* _Assignment_
Reproduce word for word the lines between those holding "As noted in" and "The concept of", inclusive, and nothing else from the data below.

___ Supplied records ___

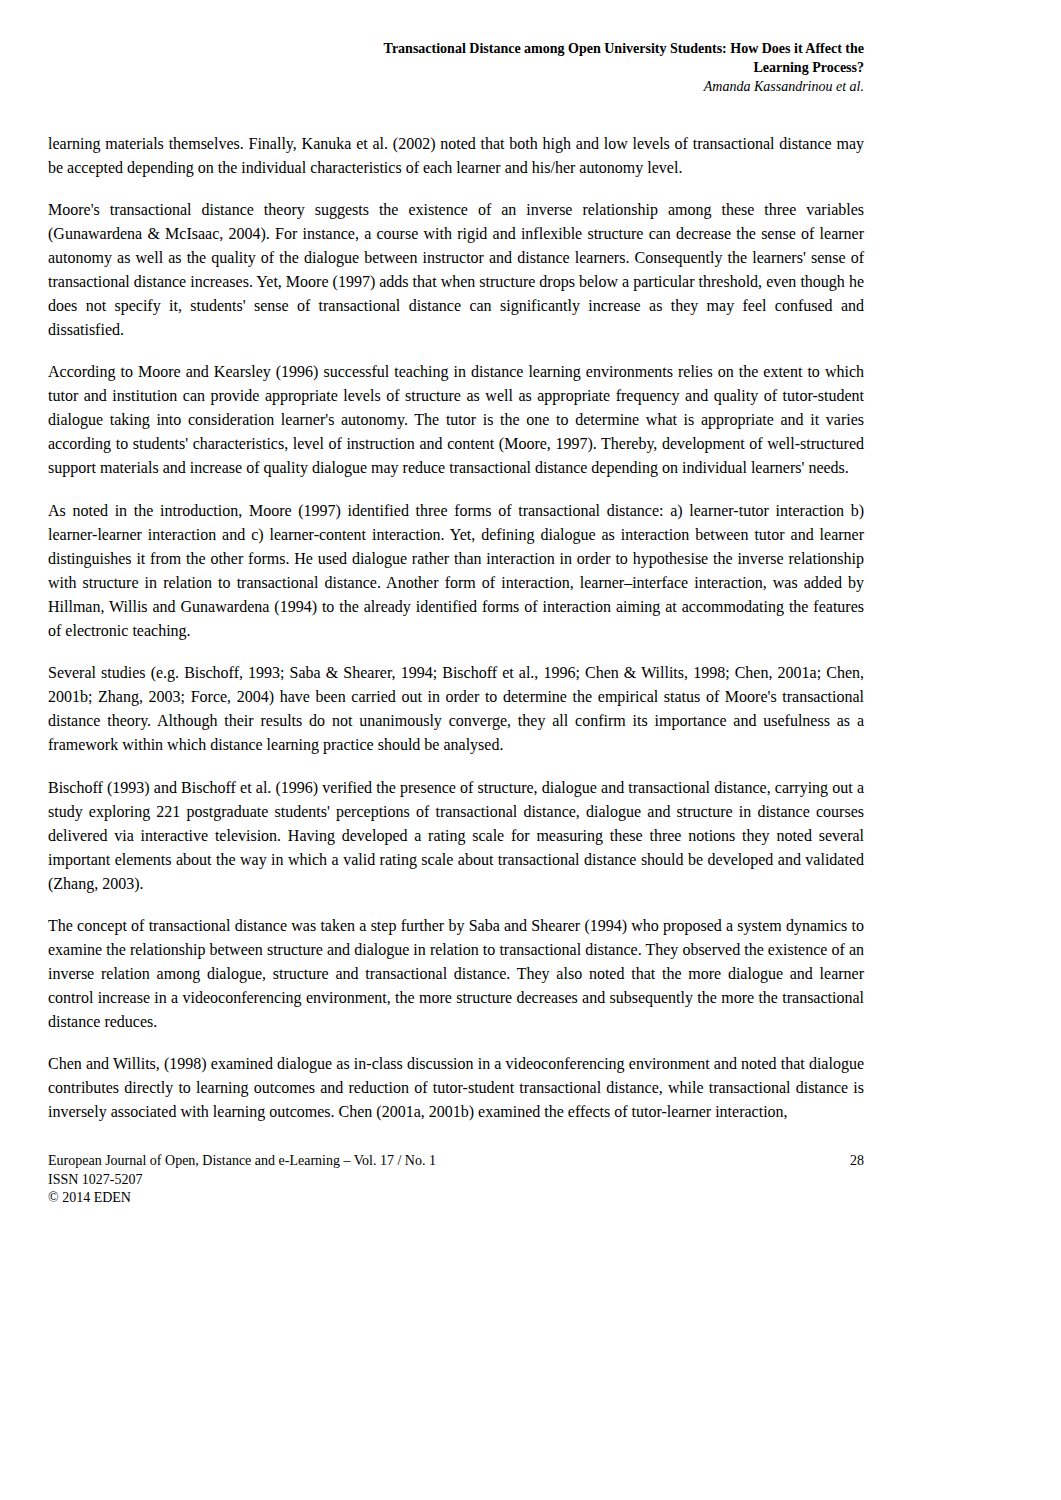Transactional Distance among Open University Students: How Does it Affect the
Learning Process?
Amanda Kassandrinou et al.
learning materials themselves. Finally, Kanuka et al. (2002) noted that both high and low levels of transactional distance may be accepted depending on the individual characteristics of each learner and his/her autonomy level.
Moore's transactional distance theory suggests the existence of an inverse relationship among these three variables (Gunawardena & McIsaac, 2004). For instance, a course with rigid and inflexible structure can decrease the sense of learner autonomy as well as the quality of the dialogue between instructor and distance learners. Consequently the learners' sense of transactional distance increases. Yet, Moore (1997) adds that when structure drops below a particular threshold, even though he does not specify it, students' sense of transactional distance can significantly increase as they may feel confused and dissatisfied.
According to Moore and Kearsley (1996) successful teaching in distance learning environments relies on the extent to which tutor and institution can provide appropriate levels of structure as well as appropriate frequency and quality of tutor-student dialogue taking into consideration learner's autonomy. The tutor is the one to determine what is appropriate and it varies according to students' characteristics, level of instruction and content (Moore, 1997). Thereby, development of well-structured support materials and increase of quality dialogue may reduce transactional distance depending on individual learners' needs.
As noted in the introduction, Moore (1997) identified three forms of transactional distance: a) learner-tutor interaction b) learner-learner interaction and c) learner-content interaction. Yet, defining dialogue as interaction between tutor and learner distinguishes it from the other forms. He used dialogue rather than interaction in order to hypothesise the inverse relationship with structure in relation to transactional distance. Another form of interaction, learner–interface interaction, was added by Hillman, Willis and Gunawardena (1994) to the already identified forms of interaction aiming at accommodating the features of electronic teaching.
Several studies (e.g. Bischoff, 1993; Saba & Shearer, 1994; Bischoff et al., 1996; Chen & Willits, 1998; Chen, 2001a; Chen, 2001b; Zhang, 2003; Force, 2004) have been carried out in order to determine the empirical status of Moore's transactional distance theory. Although their results do not unanimously converge, they all confirm its importance and usefulness as a framework within which distance learning practice should be analysed.
Bischoff (1993) and Bischoff et al. (1996) verified the presence of structure, dialogue and transactional distance, carrying out a study exploring 221 postgraduate students' perceptions of transactional distance, dialogue and structure in distance courses delivered via interactive television. Having developed a rating scale for measuring these three notions they noted several important elements about the way in which a valid rating scale about transactional distance should be developed and validated (Zhang, 2003).
The concept of transactional distance was taken a step further by Saba and Shearer (1994) who proposed a system dynamics to examine the relationship between structure and dialogue in relation to transactional distance. They observed the existence of an inverse relation among dialogue, structure and transactional distance. They also noted that the more dialogue and learner control increase in a videoconferencing environment, the more structure decreases and subsequently the more the transactional distance reduces.
Chen and Willits, (1998) examined dialogue as in-class discussion in a videoconferencing environment and noted that dialogue contributes directly to learning outcomes and reduction of tutor-student transactional distance, while transactional distance is inversely associated with learning outcomes. Chen (2001a, 2001b) examined the effects of tutor-learner interaction,
28 European Journal of Open, Distance and e-Learning – Vol. 17 / No. 1 ISSN 1027-5207 © 2014 EDEN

___

* _Solution to the problem_
As noted in the introduction, Moore (1997) identified three forms of transactional distance: a) learner-tutor interaction b) learner-learner interaction and c) learner-content interaction. Yet, defining dialogue as interaction between tutor and learner distinguishes it from the other forms. He used dialogue rather than interaction in order to hypothesise the inverse relationship with structure in relation to transactional distance. Another form of interaction, learner–interface interaction, was added by Hillman, Willis and Gunawardena (1994) to the already identified forms of interaction aiming at accommodating the features of electronic teaching.
Several studies (e.g. Bischoff, 1993; Saba & Shearer, 1994; Bischoff et al., 1996; Chen & Willits, 1998; Chen, 2001a; Chen, 2001b; Zhang, 2003; Force, 2004) have been carried out in order to determine the empirical status of Moore's transactional distance theory. Although their results do not unanimously converge, they all confirm its importance and usefulness as a framework within which distance learning practice should be analysed.
Bischoff (1993) and Bischoff et al. (1996) verified the presence of structure, dialogue and transactional distance, carrying out a study exploring 221 postgraduate students' perceptions of transactional distance, dialogue and structure in distance courses delivered via interactive television. Having developed a rating scale for measuring these three notions they noted several important elements about the way in which a valid rating scale about transactional distance should be developed and validated (Zhang, 2003).
The concept of transactional distance was taken a step further by Saba and Shearer (1994) who proposed a system dynamics to examine the relationship between structure and dialogue in relation to transactional distance. They observed the existence of an inverse relation among dialogue, structure and transactional distance. They also noted that the more dialogue and learner control increase in a videoconferencing environment, the more structure decreases and subsequently the more the transactional distance reduces.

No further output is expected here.